- **What to do**
A – In the stock purchase warrant excerpt, in which state is HYLETE, INC. incorporated?
B – Reproduce the stock purchase warrant excerpt below verbatim, starting at "Commencement Date: ________________" and continuing down to "to Section 0.".

Commencement Date: ________________ ___, 2019 | Warrant No.: ____ |
Warrant Price: $0.00 | Number of Shares: To Be Determined |
HYLETE, INC.
STOCK PURCHASE WARRANT
Issuance of Warrant. FOR VALUE RECEIVED, on and after the date of issuance of this Stock Purchase Warrant (this “Warrant”) of HYLETE, INC. a California corporation (including any successor entity, the “Corporation”) and subject to the terms and conditions herein set forth, the undersigned (or their permitted assignee “Holder”) is entitled to purchase from the Corporation, at a price per share/unit equal to the Warrant Price (set forth above and subject to adjustment as described below), the Number of Shares of Common Stock (as defined below and subject to adjustment as described below) upon exercise of this Warrant pursuant to Section 0.

Spatial grounding data:

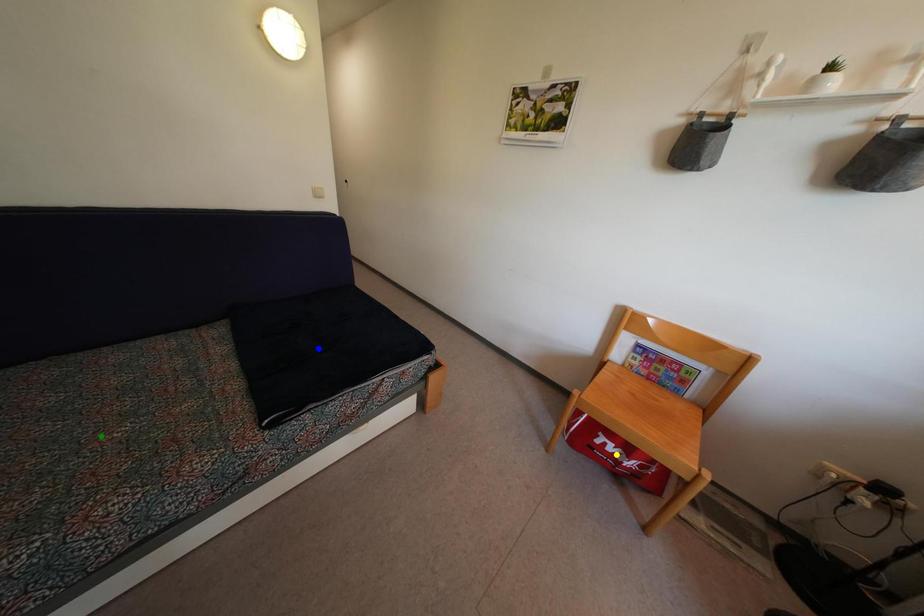
Order these from nearest to farthest:
1. blue point
2. yellow point
3. green point

1. green point
2. yellow point
3. blue point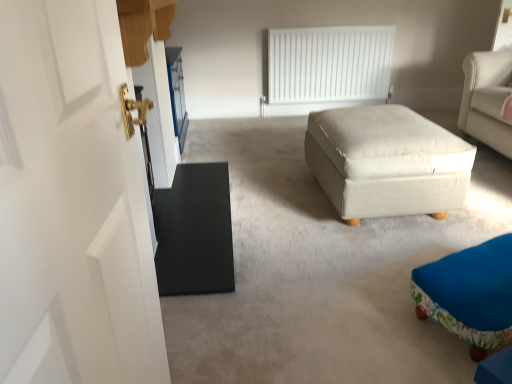
Find the location of a particular element. This screenshot has width=512, height=384. free spot to the right of black matte table at left, the 2th table when ordered from right to left is located at coordinates (310, 220).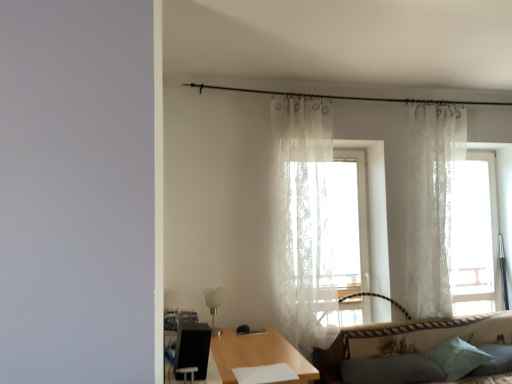
Describe the element at coordinates (391, 370) in the screenshot. The width and height of the screenshot is (512, 384). I see `dark gray fabric pillow at lower right, the 1th pillow positioned from the left` at that location.

What do you see at coordinates (192, 350) in the screenshot? The width and height of the screenshot is (512, 384). I see `black textured swivel chair at lower left` at bounding box center [192, 350].

Find the location of a particular element. The image size is (512, 384). black textured swivel chair at lower left is located at coordinates (192, 350).

Measure the distance between light blue fabric pillow at lower right, the 2th pillow positioned from the left, and camera.

light blue fabric pillow at lower right, the 2th pillow positioned from the left, and camera are 2.96 meters apart.

Describe the element at coordinates (214, 305) in the screenshot. The width and height of the screenshot is (512, 384). I see `white glass lamp at lower center` at that location.

What do you see at coordinates (413, 350) in the screenshot? The height and width of the screenshot is (384, 512). I see `patterned fabric couch at lower right` at bounding box center [413, 350].

Measure the distance between point (440, 276) and camera.

3.36 meters.

You are a GUI agent. You are given a task and a screenshot of the screen. Output one action in this format:
    pyautogui.click(x=<x>, y=<y>)
    Task: Click on the dark gray fabric pillow at lower right, acting as the third pillow starting from the right
    
    Given the screenshot: What is the action you would take?
    pyautogui.click(x=391, y=370)

Looking at this image, considering the relative sizes of sheer white curtain at center, the second curtain in the right-to-left sequence, and white lace curtain at upper right, which ranks as the 1th curtain in right-to-left order, in the image provided, is sheer white curtain at center, the second curtain in the right-to-left sequence, smaller than white lace curtain at upper right, which ranks as the 1th curtain in right-to-left order,?

No.

Which is more to the left, sheer white curtain at center, which ranks as the first curtain in left-to-right order, or white lace curtain at upper right, the 2th curtain from the left?

Positioned to the left is sheer white curtain at center, which ranks as the first curtain in left-to-right order.

Is sheer white curtain at center, the second curtain in the right-to-left sequence, wider or thinner than white lace curtain at upper right, the 2th curtain from the left?

Considering their sizes, sheer white curtain at center, the second curtain in the right-to-left sequence, looks broader than white lace curtain at upper right, the 2th curtain from the left.

From a real-world perspective, relative to white lace curtain at upper right, which ranks as the 1th curtain in right-to-left order, is sheer white curtain at center, the second curtain in the right-to-left sequence, vertically above or below?

In terms of real-world spatial position, sheer white curtain at center, the second curtain in the right-to-left sequence, is below white lace curtain at upper right, which ranks as the 1th curtain in right-to-left order.

From the image's perspective, is transparent lace curtain at right located above soft blue pillow at lower right, which is the 1th pillow from right to left?

Correct, transparent lace curtain at right appears higher than soft blue pillow at lower right, which is the 1th pillow from right to left, in the image.

Between transparent lace curtain at right and soft blue pillow at lower right, which is the 1th pillow from right to left, which one has smaller width?

transparent lace curtain at right is thinner.

Identify the location of window that is above the soft blue pillow at lower right, acting as the third pillow starting from the left (from a real-world perspective). Image resolution: width=512 pixels, height=384 pixels. (475, 237).

Does transparent lace curtain at right contain soft blue pillow at lower right, acting as the third pillow starting from the left?

No, soft blue pillow at lower right, acting as the third pillow starting from the left, is not surrounded by transparent lace curtain at right.

Does point (465, 341) come farther from viewer compared to point (505, 293)?

That is False.

Measure the distance between light blue fabric pillow at lower right, the 2th pillow positioned from the left, and transparent lace curtain at right.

- **Answers**
A – California

B –
Commencement Date: ________________ ___, 2019 | Warrant No.: ____ |
Warrant Price: $0.00 | Number of Shares: To Be Determined |
HYLETE, INC.
STOCK PURCHASE WARRANT
Issuance of Warrant. FOR VALUE RECEIVED, on and after the date of issuance of this Stock Purchase Warrant (this “Warrant”) of HYLETE, INC. a California corporation (including any successor entity, the “Corporation”) and subject to the terms and conditions herein set forth, the undersigned (or their permitted assignee “Holder”) is entitled to purchase from the Corporation, at a price per share/unit equal to the Warrant Price (set forth above and subject to adjustment as described below), the Number of Shares of Common Stock (as defined below and subject to adjustment as described below) upon exercise of this Warrant pursuant to Section 0.